Recorded information ->
▼
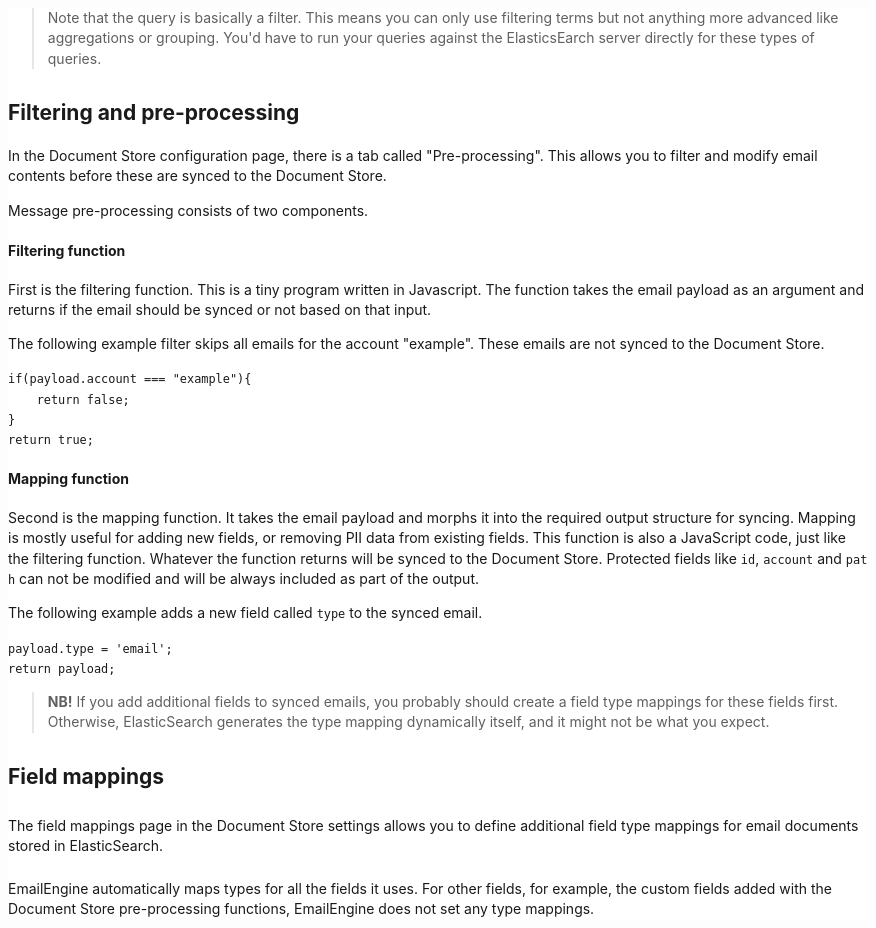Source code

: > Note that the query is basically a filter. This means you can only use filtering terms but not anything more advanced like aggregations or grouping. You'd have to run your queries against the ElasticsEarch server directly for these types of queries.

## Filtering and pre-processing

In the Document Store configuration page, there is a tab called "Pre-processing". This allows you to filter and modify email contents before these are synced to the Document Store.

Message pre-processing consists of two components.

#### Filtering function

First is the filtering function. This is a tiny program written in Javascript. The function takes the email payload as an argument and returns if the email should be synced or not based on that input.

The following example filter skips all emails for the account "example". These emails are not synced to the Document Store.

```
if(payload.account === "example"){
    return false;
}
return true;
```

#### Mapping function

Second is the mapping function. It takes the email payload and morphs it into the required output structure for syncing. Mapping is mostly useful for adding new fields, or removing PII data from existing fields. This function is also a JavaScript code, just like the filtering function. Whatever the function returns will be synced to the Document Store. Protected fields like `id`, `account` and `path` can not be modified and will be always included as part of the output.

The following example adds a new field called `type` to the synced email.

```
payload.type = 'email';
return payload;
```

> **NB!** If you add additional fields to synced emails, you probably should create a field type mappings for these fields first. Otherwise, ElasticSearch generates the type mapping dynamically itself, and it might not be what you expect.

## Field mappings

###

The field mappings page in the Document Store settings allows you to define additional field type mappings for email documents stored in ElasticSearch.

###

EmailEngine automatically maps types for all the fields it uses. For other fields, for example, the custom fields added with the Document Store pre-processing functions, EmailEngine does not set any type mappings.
▲
▼
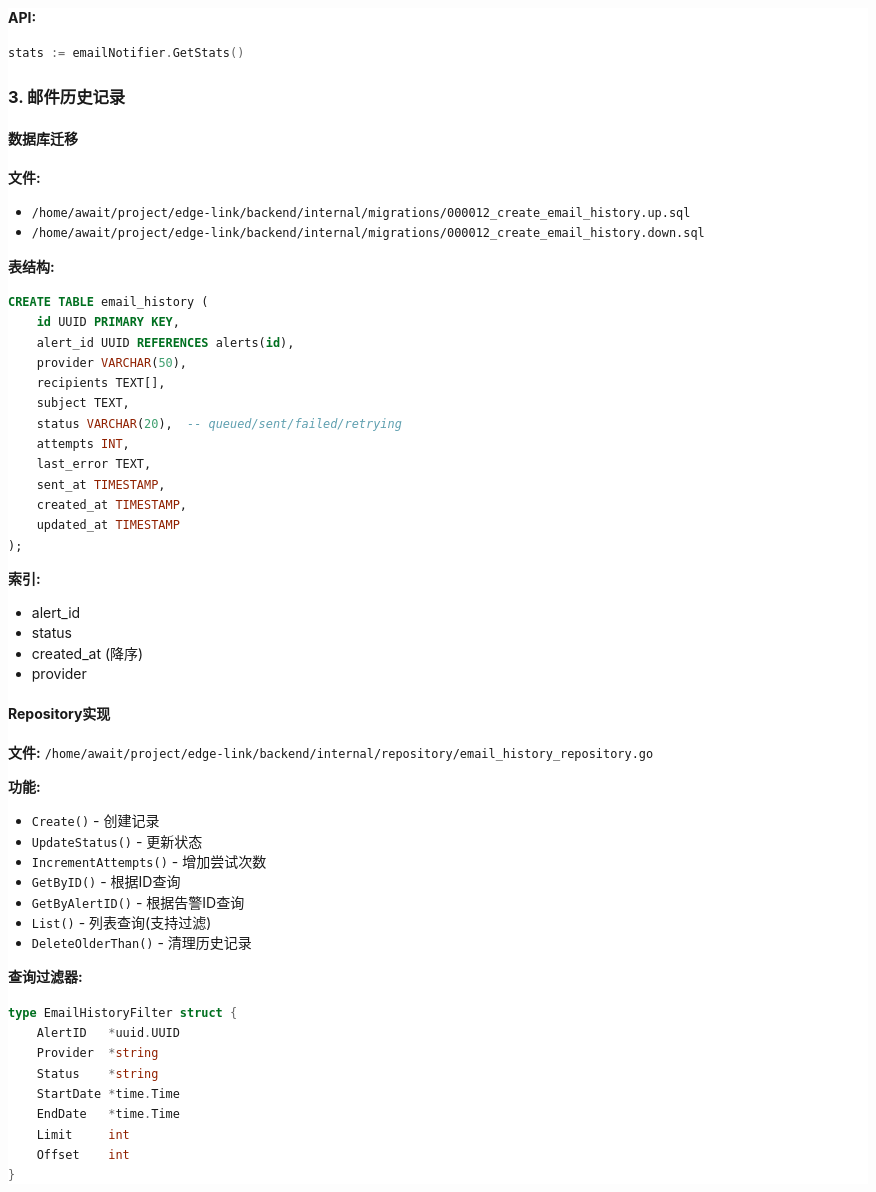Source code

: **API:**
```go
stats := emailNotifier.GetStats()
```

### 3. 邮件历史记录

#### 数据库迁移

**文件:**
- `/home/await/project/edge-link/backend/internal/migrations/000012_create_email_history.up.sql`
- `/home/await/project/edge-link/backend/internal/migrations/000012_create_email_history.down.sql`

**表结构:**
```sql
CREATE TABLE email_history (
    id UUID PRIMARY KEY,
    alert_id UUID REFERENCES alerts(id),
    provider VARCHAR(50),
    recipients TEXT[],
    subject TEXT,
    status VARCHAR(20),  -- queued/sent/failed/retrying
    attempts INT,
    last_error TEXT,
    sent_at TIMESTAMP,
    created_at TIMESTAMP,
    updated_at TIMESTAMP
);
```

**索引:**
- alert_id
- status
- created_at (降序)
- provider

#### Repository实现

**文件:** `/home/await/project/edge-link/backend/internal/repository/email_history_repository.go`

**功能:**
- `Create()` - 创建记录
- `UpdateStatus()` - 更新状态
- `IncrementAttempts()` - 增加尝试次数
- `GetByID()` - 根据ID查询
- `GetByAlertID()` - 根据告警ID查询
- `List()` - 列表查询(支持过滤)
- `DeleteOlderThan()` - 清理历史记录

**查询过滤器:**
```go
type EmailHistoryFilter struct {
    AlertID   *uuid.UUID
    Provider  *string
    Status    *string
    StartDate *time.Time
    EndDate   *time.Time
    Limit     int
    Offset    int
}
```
▲
Task item -> Where a line of the data above includes the string "UUID", pull it out.

Result below ->
    id UUID PRIMARY KEY,
    alert_id UUID REFERENCES alerts(id),
    AlertID   *uuid.UUID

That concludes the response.